Auch der erfahrene Trainer hat vor 20 Jahren von der kleinen Annika Ungewohntes lernen müssen. "Mit ihr musste ich zwar auch Geduld haben, aber sozusagen in entgegengesetzter Richtung", erzählt der Turnlehrer. "Wenn ich sie nach einer Übung lobte, bekam ich garantiert zu hören: 'Nein, das war noch nicht gut. Das und das muss ich besser machen'. Sie ist nicht nur unglaublich ehrgeizig, sie ist eine noch größere Perfektionistin."

Dieses "das willst du unbedingt schaffen" ist es denn auch, das schon das eher ängstliche und zurückhaltende kleine Mädchen antrieb und über zwei Jahrzehnte bei der Stange hielt. So gibt es etwa am Stufenbarren eine schwierige Übung: vom Handstand schwungvoll die Riesenfelge, oben wieder in den Handstand und dort eine ganze Drehung des Körpers, also der Wechsel mit beiden Händen. Vor gut zwei Jahren in der Bundesliga wagte sich Annika Carstensen an diese Übung heran. Jetzt erst beherrscht sie sie. "Wenn nach all den Mühen und Versuchen die Übung erstmals gelingt, schwebst du auf Wolke sieben", sagt Wedels beste Turnerin. "Dann fühlt man sich frei, stark und glücklich. Dann weißt du, warum du über all die Jahre nicht von diesem Sport loskommst."
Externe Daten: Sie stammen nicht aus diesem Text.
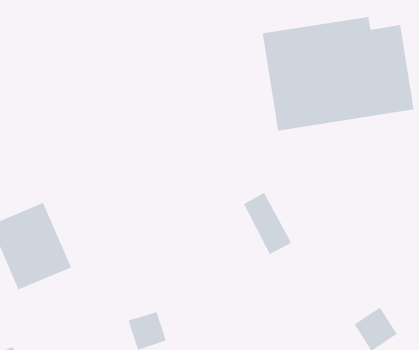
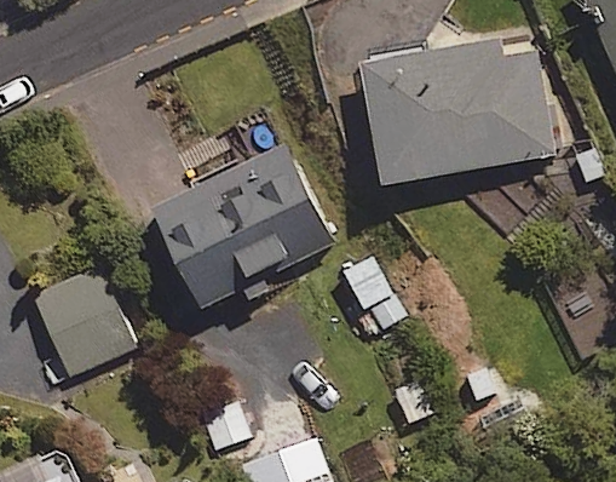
building: none -> [155,140,332,306]

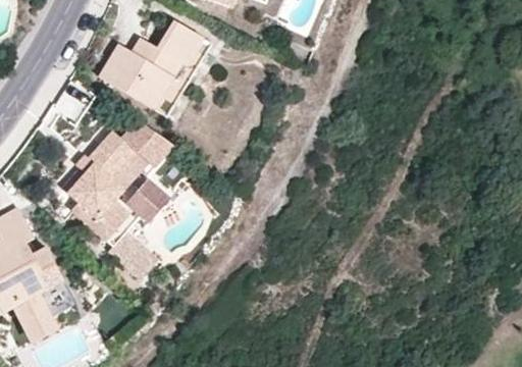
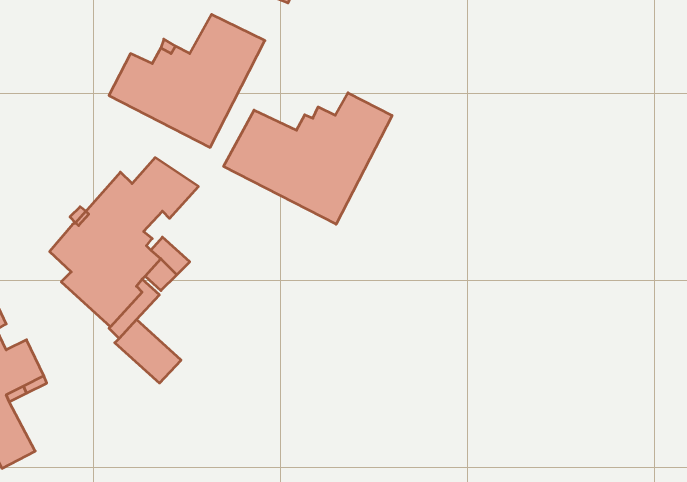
building: none -> [224,93,392,224]

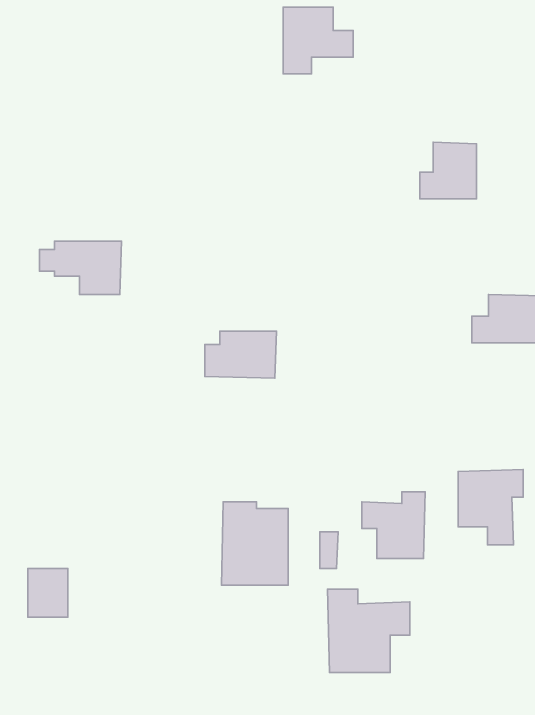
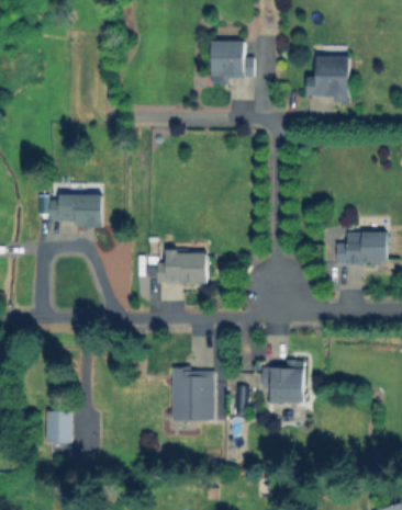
building: [420,142,477,199] -> [309,57,346,94]
building: [458,469,523,545] -> none
building: [327,589,410,673] -> none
Als die kleine Annika vor 21 Jahren in Wedel begann, sagte ihr Mentor Rainer Junge: "Dreimal in der Woche musst du trainieren, fünfmal kannst du, wenn du willst." Sie wollte und will so viel, wenn es sich einrichten lässt, noch immer. "Bei meinem Sporthabe ich gelernt, dass man dranbleiben muss, auch bei Schwierigkeiten. Du darfst nicht aufgeben. Und das werde ich mit ins Leben nehmen", sagt Annika Carstensen.